Sebuah proses yang tadinya tampak sulit kini menjadi beban bagi Arango.
“Saya baru saja melihat kata ‘pemeriksaan silang’ dan ketakutan,” kenangnya. “Saya seperti, ‘Saya tidak bisa.’ Saya tidak bisa memaksakan diri melalui hal itu.’”
Karena semakin banyak pengaduan yang berada di luar cakupannya, para ahli telah meningkatkan kekhawatiran bahwa perguruan tinggi semakin banyak mengadili kasus-kasus dalam sistem disiplin kampus paralel yang tidak menjamin hak yang sama bagi para penuduh seperti Judul IX.
Justin Dillon, seorang pengacara yang berbasis di Washington yang telah membela puluhan siswa yang dituduh melakukan pelanggaran seksual, menyebut proses pemeriksaan silang yang dibuat di bawah DeVos sebagai “keberhasilan yang tak tertandingi” tetapi mengkritik keseluruhan penanganan kasus pelanggaran seksual berdasarkan Judul IX.
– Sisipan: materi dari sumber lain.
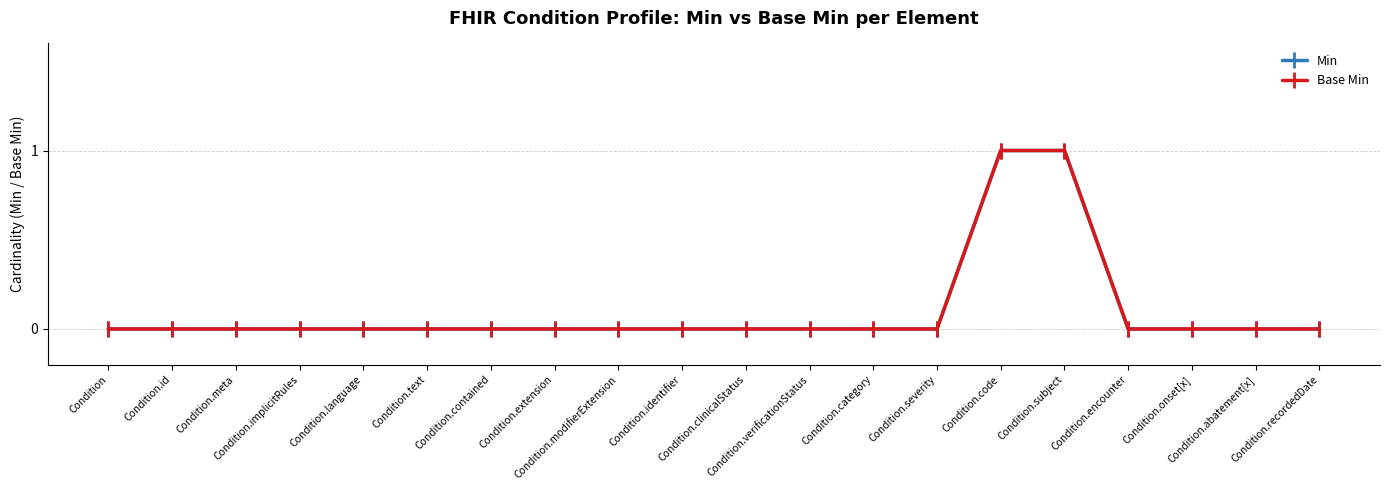

True or false: Base Min and Min cross at least once.

False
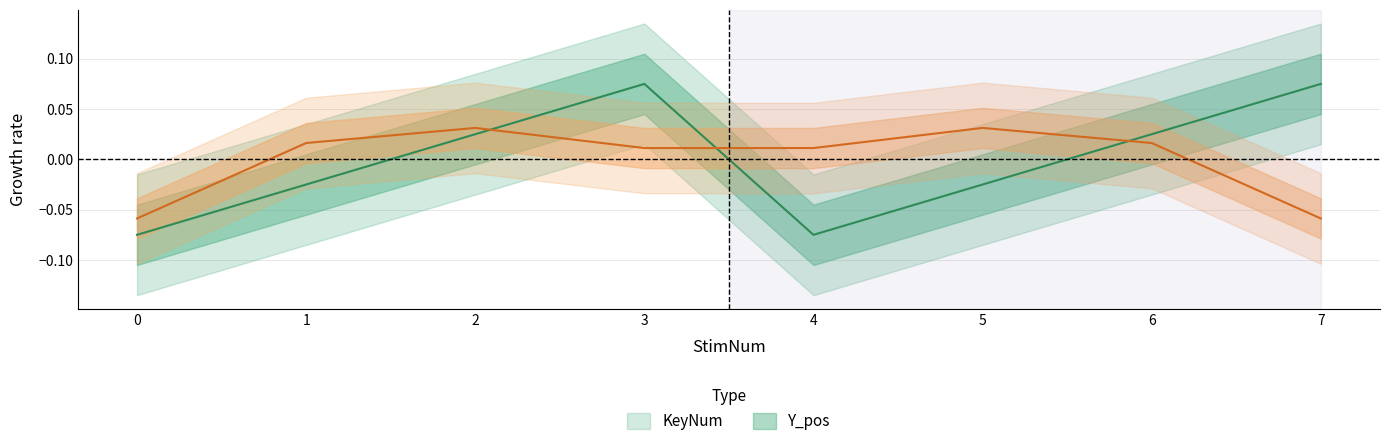

How many lines are shown in the chart?

2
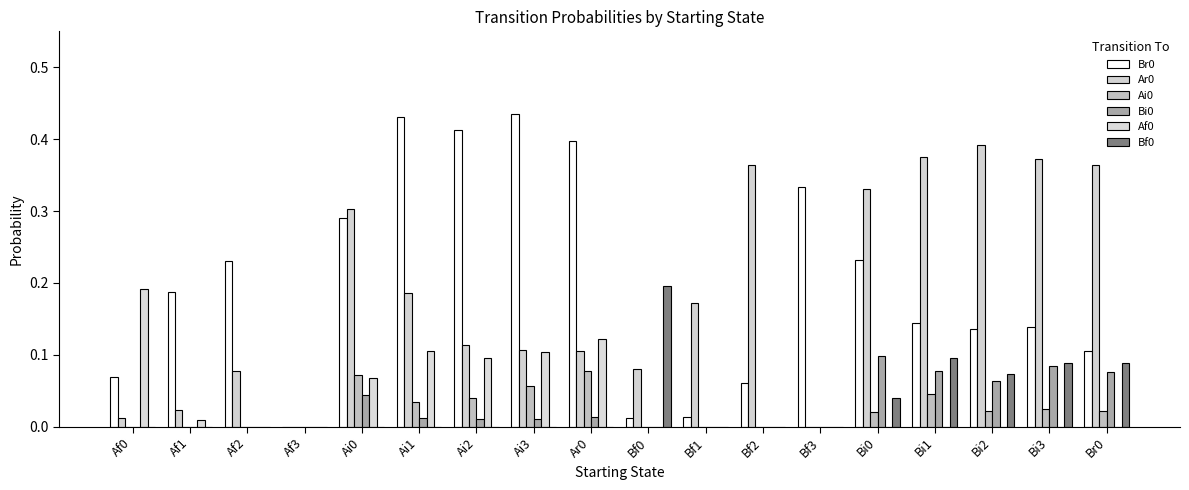

Reading left to right, list all the values displayed in this chart.

Br0: Af0=0.1	Af1=0.2	Af2=0.2	Af3=0.0	Ai0=0.3	Ai1=0.4	Ai2=0.4	Ai3=0.4	Ar0=0.4	Bf0=0.0	Bf1=0.0	Bf2=0.1	Bf3=0.3	Bi0=0.2	Bi1=0.1	Bi2=0.1	Bi3=0.1	Br0=0.1
Ar0: Af0=0.0	Af1=0.0	Af2=0.1	Af3=0.0	Ai0=0.3	Ai1=0.2	Ai2=0.1	Ai3=0.1	Ar0=0.1	Bf0=0.1	Bf1=0.2	Bf2=0.4	Bf3=0.0	Bi0=0.3	Bi1=0.4	Bi2=0.4	Bi3=0.4	Br0=0.4
Ai0: Af0=0.0	Af1=0.0	Af2=0.0	Af3=0.0	Ai0=0.1	Ai1=0.0	Ai2=0.0	Ai3=0.1	Ar0=0.1	Bf0=0.0	Bf1=0.0	Bf2=0.0	Bf3=0.0	Bi0=0.0	Bi1=0.0	Bi2=0.0	Bi3=0.0	Br0=0.0
Bi0: Af0=0.0	Af1=0.0	Af2=0.0	Af3=0.0	Ai0=0.0	Ai1=0.0	Ai2=0.0	Ai3=0.0	Ar0=0.0	Bf0=0.0	Bf1=0.0	Bf2=0.0	Bf3=0.0	Bi0=0.1	Bi1=0.1	Bi2=0.1	Bi3=0.1	Br0=0.1
Af0: Af0=0.2	Af1=0.0	Af2=0.0	Af3=0.0	Ai0=0.1	Ai1=0.1	Ai2=0.1	Ai3=0.1	Ar0=0.1	Bf0=0.0	Bf1=0.0	Bf2=0.0	Bf3=0.0	Bi0=0.0	Bi1=0.0	Bi2=0.0	Bi3=0.0	Br0=0.0
Bf0: Af0=0.0	Af1=0.0	Af2=0.0	Af3=0.0	Ai0=0.0	Ai1=0.0	Ai2=0.0	Ai3=0.0	Ar0=0.0	Bf0=0.2	Bf1=0.0	Bf2=0.0	Bf3=0.0	Bi0=0.0	Bi1=0.1	Bi2=0.1	Bi3=0.1	Br0=0.1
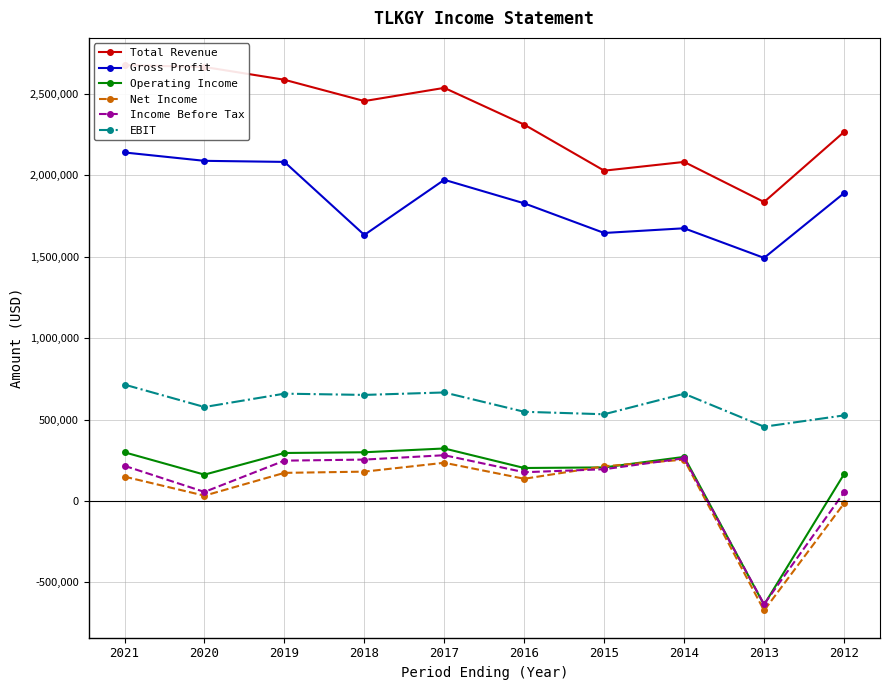

At how many categories does at least one series exceed -221708?

10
“Ini seperti menciptakan negara polisi seksual di kampus-kampus yang menurut saya lebih dari sekadar memastikan bahwa laki-laki dan perempuan memiliki akses yang sama terhadap pendidikan,” katanya.
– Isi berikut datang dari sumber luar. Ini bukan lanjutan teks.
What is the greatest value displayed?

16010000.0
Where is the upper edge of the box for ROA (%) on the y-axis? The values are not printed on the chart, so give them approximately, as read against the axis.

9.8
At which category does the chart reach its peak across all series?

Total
Siswa yang mengajukan kasus pelecehan seksual lebih sedikit dan sebagian besar dari mereka – lebih dari 90% – kini ditangani secara informal, kata Brett Sokolow, presiden Asosiasi Administrator Judul IX. Kadang-kadang terdakwa hanya setuju untuk pindah sehingga sekolah baru mereka tidak mengetahui apa pun yang terjadi, katanya.
Terlepas dari semua kesulitan yang dialami perguruan tinggi dalam mengadili kasus-kasus kekerasan seksual, Judul IX setidaknya meminta pertanggungjawaban mereka dalam melindungi hak-hak penuduh yang mungkin akan menuntut, kata Maha Ibrahim, staf pengacara di Equal Rights Advocates, sebuah organisasi nirlaba yang mewakili para penyintas.
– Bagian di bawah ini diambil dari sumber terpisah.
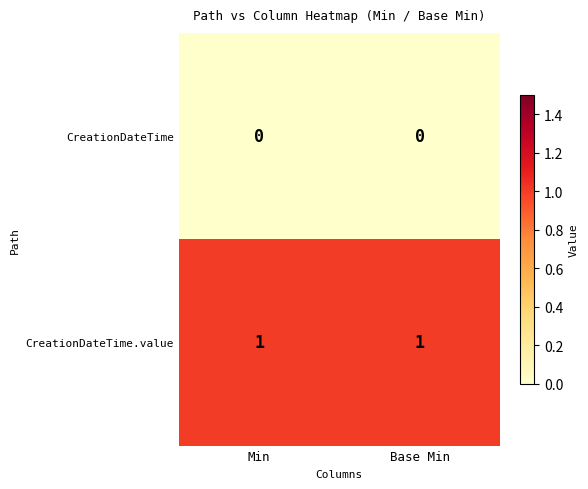

What is the total value across all series at Min?

1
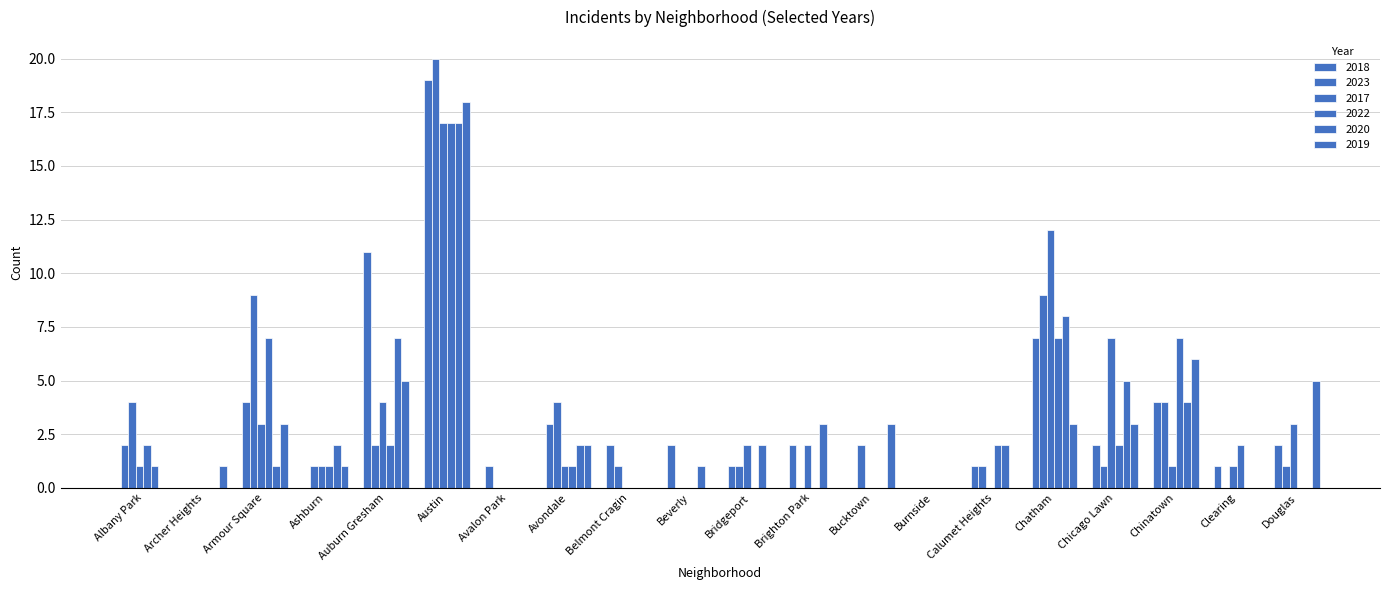

How many data points does each series have?

20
“Bagaimana jika itu tidak ada di sana? Lalu bagaimana?” katanya. “Kau tahu, kampus adalah tempat yang bebas untuk semua orang, tempat yang sangat berbahaya bagi perempuan dan kaum queer. Lalu apa?”
___
Reporter Associated Press Collin Binkley berkontribusi dari Boston.
___
Tim pendidikan Associated Press menerima dukungan dari Carnegie Corporation of New York. AP sepenuhnya bertanggung jawab atas semua konten.